Surfskate the OP's DH's reason for voting leave was not "educated"though, was it? Throughout this I have said if those who voted for or advocated for leave, could give me sound factual based reasons for doing so and a sound realistic plan on how Brexit can actually be followed through without significant problems and likely hardship for our country, then I'd do my best to understand and accept their choices. As of yet, that has not happened.

ShatnersWig · 21/02/2019 09:03

I can't imagine ANYBODY would have voted for anything other than what they believed was best for their country (remain or leave), why would you?

So you didn't see, the morning after the vote, the interview with a student who said he only voted that way as a protest vote because he expected Remain to win? Or the interview with the ex-pats in Marbella whose wife said she voted Leave because her husband told her to? I remember them very well. And others.

I can respect someone who voted leave who has a reasonable and factual point of view. I can't respect someone who voted leave who talks bollocks that can be disproved in a two-minute Google search.

ShatnersWig · 21/02/2019 09:04

@Surfskatefamily The gauntlet has been thrown down. Genuine question, not goady, but what were your reasons for voting leave?

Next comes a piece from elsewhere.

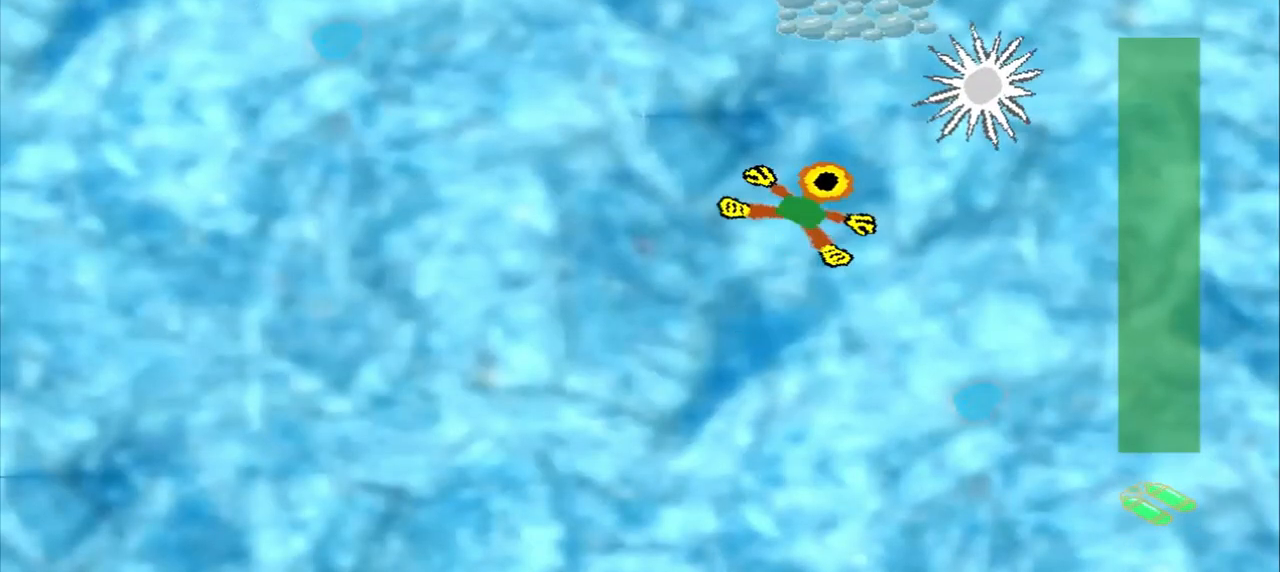
{"dt_ms": 500, "buttons": [], "left_stick": "up", "events": [[208, "left_stick", "up-left"], [458, "left_stick", "up"]]}
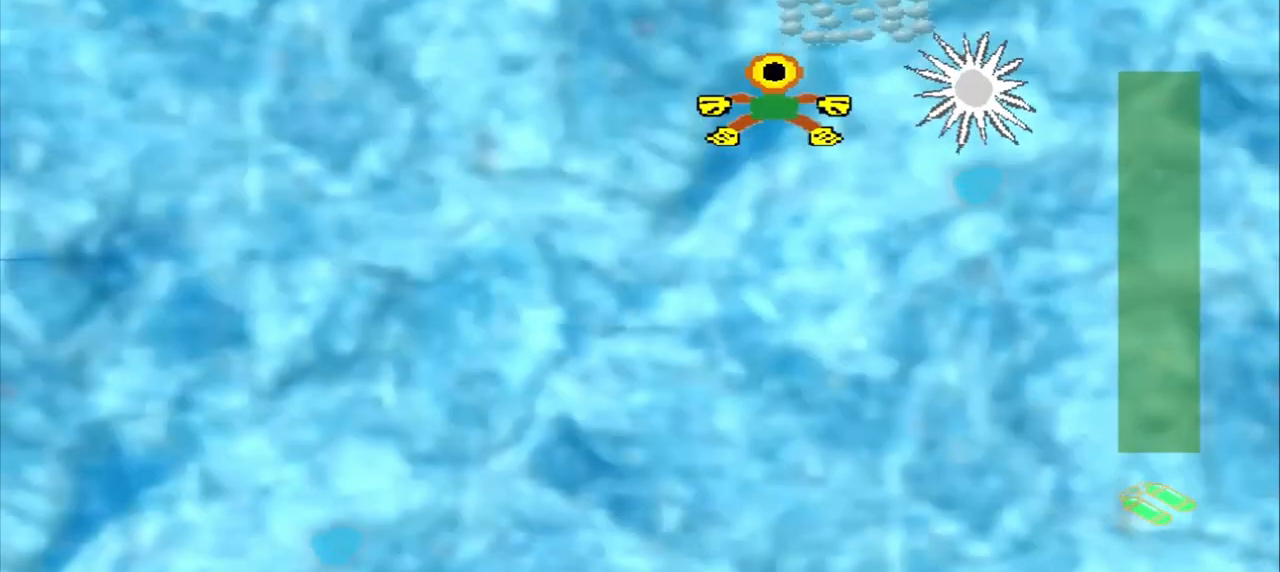
{"dt_ms": 500, "buttons": [], "left_stick": "down-left", "events": [[250, "left_stick", "center"], [417, "left_stick", "down-left"]]}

Bluntness100 · 21/02/2019 09:08

I have a friend who voted leave, and after a heated argument, we now avoid the topic. There is no point, it is what it is.

However what I find interesting is a celebrity, I can't recall who, said when it comes to thr job losses, the people who voted leave should be first up. And the leavers kicked off. I don't understand this. If you voted for something that will cause job losses, you should be owning it and first in thr firing line. The attitude of I voted leave, it was correct, but I don't want to be rhe one to lose my job over it, someone else can, sucks.

ShatnersWig · 21/02/2019 09:25

@Bluntness100 It was Terry Christian. Yes, it caused much foaming at the mouth. Amused me no end.

Fiveredbricks · 21/02/2019 09:31

"He is very intelligent & well read, not thick at all as someone said. Which is why it infuriates me even further."

Perhaps maybe you need to listen and understand why he voted Leave then instead of casting him as the village idiot and seemingly the sole cause of 'this whole mess'.

Nothing to do with the Government's complete lack of a contingency plan should the EU ever fail Hmm no... Not their fault at all. Nothing at all to do with them fucking about trying to get a deal instead of giving everyone a firm 'Leave means Leave' and plenty of time to prepare and sort out their business affairs. No, nothing to do with the Government's total idiocy yawn.